PHOTO: AGENCE FRANCE-PRESSE
NEW DELHI • India's top court has deferred a hearing on cases challenging the constitutional validity of a new law that introduced religion-based criteria for citizenship. The new law had sparked a month of often violent protests across the country.
A three-judge panel headed by Chief Justice of India Sharad Arvind Bobde yesterday said a larger Constitution bench would consider requests to stop Prime Minister Narendra Modi's government from implementing the Citizenship Amendment Act.
The case will be heard again in five weeks, the court said, without giving a date.

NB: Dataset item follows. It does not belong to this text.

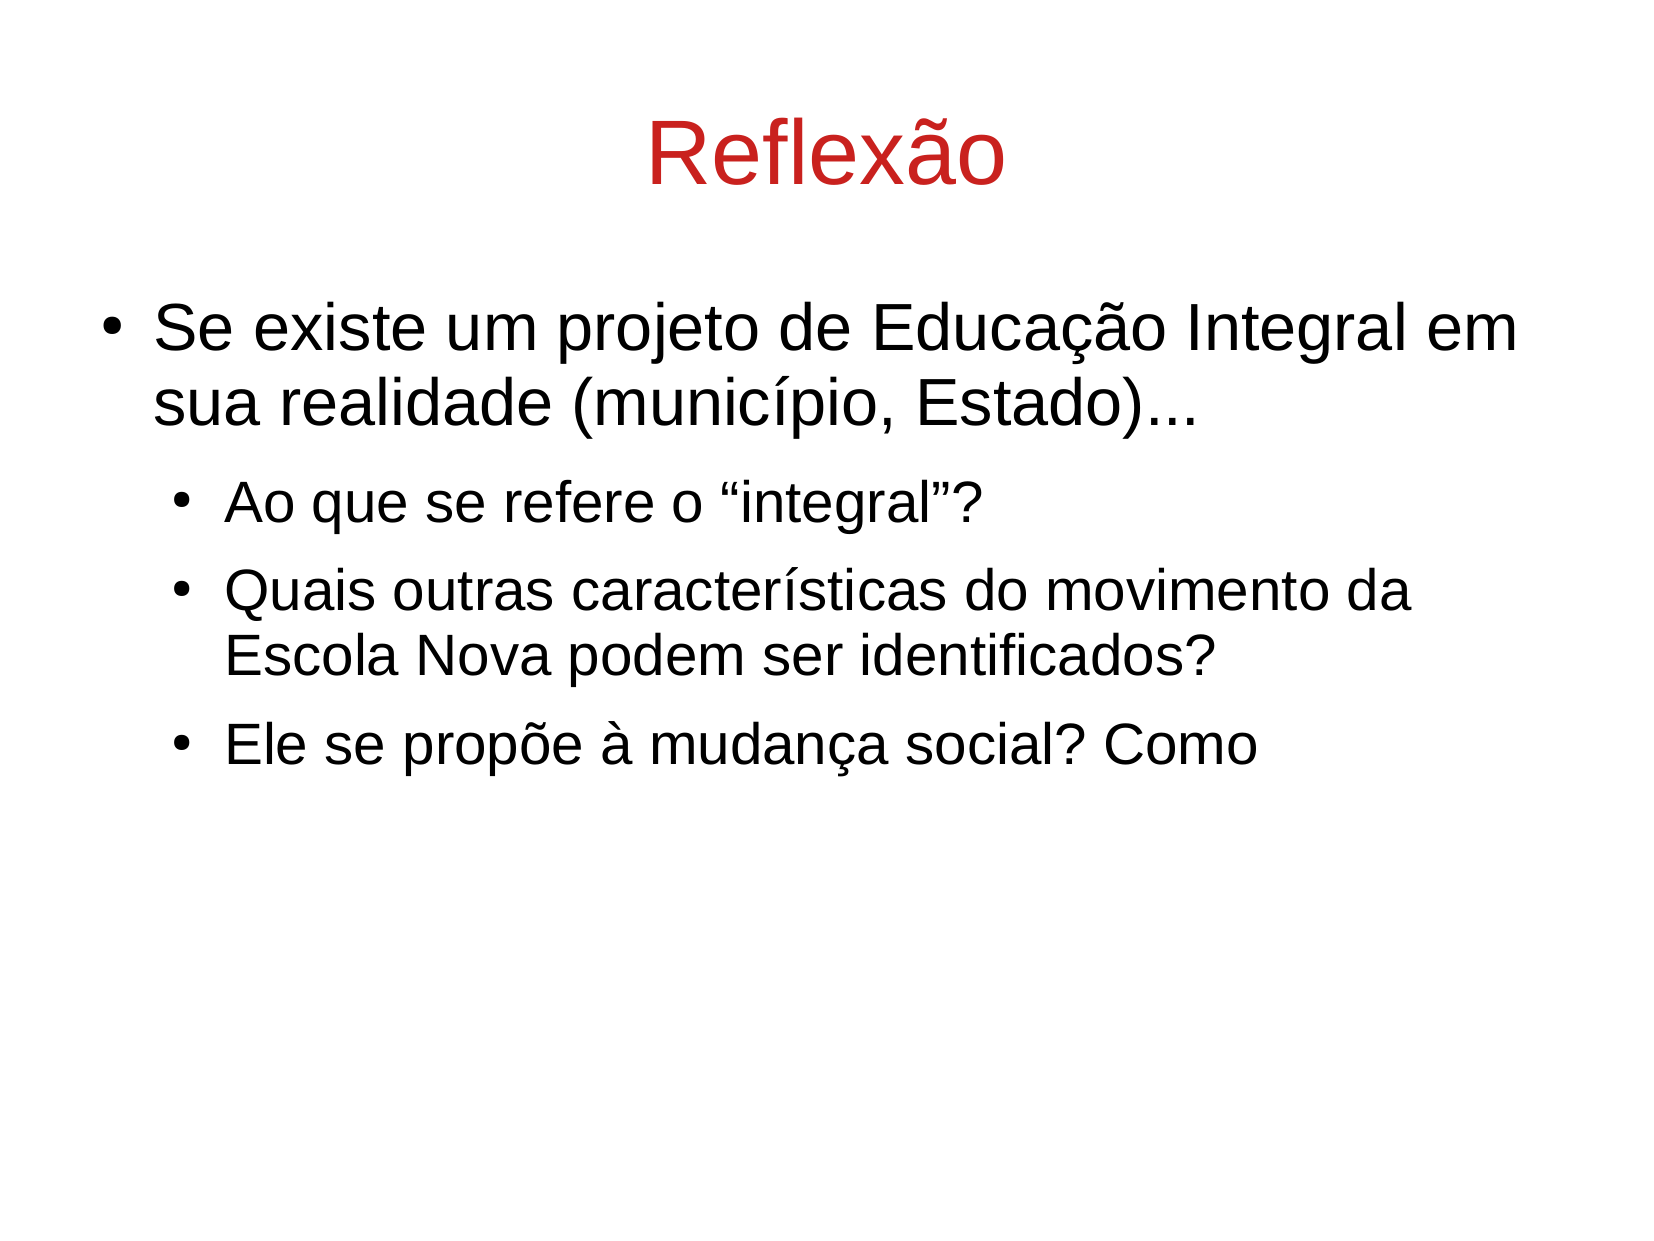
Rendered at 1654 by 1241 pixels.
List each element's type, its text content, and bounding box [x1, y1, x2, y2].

title Reflexão [82, 49, 1571, 257]
list Se existe um projeto de Educação Integral em sua realidade (município, Estado)... Ao que se refere o “integral”? Quais outras características do movimento da Escola Nova podem ser identificados? Ele se propõe à mudança social? Como [82, 290, 1571, 1010]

At stake is the secular fabric of the Indian Constitution and democracy, according to critics of the new law. It allows undocumented migrants of all faiths except Islam from neighbouring Afghanistan, Pakistan and Bangladesh to seek Indian citizenship.
Petitioners - including students, Muslim groups, lawyers and politicians - say such discrimination on the basis of religion is not permitted under the Constitution.
Mr Modi's government has maintained the new law aims to give citizenship to persecuted minorities from the three countries and the protests are the result of fear-mongering by the opposition. India's Attorney-General K.K. Venugopal told the court the government was opposed to a stay of the Act or postponing the process of preparing a National Population Register.
"The Act gives large powers to executive officers," said lawyer K.V. Vishwanathan, who is arguing against the law. "There is fear not just among Muslims, but anxiety among a large majority as well."
Mr Modi and his party leaders, including Home Affairs Minister Amit Shah, have said the citizenship law is a precursor to a proposed national register of citizens aimed at "(weeding) out illegal infiltrators".
The law was the third big push for Mr Modi's Bharatiya Janata Party's hardline Hindu nationalist agenda after he won a second term in office last year with a sweeping majority. In August, the government scrapped nearly seven decades of autonomy in Kashmir, the country's only Muslim-majority state.
In November, the Supreme Court handed a victory to Hindu groups over Muslim petitioners in a centuries-old dispute over the ownership of a plot of land claimed to be the birthplace of the Hindu god Ram.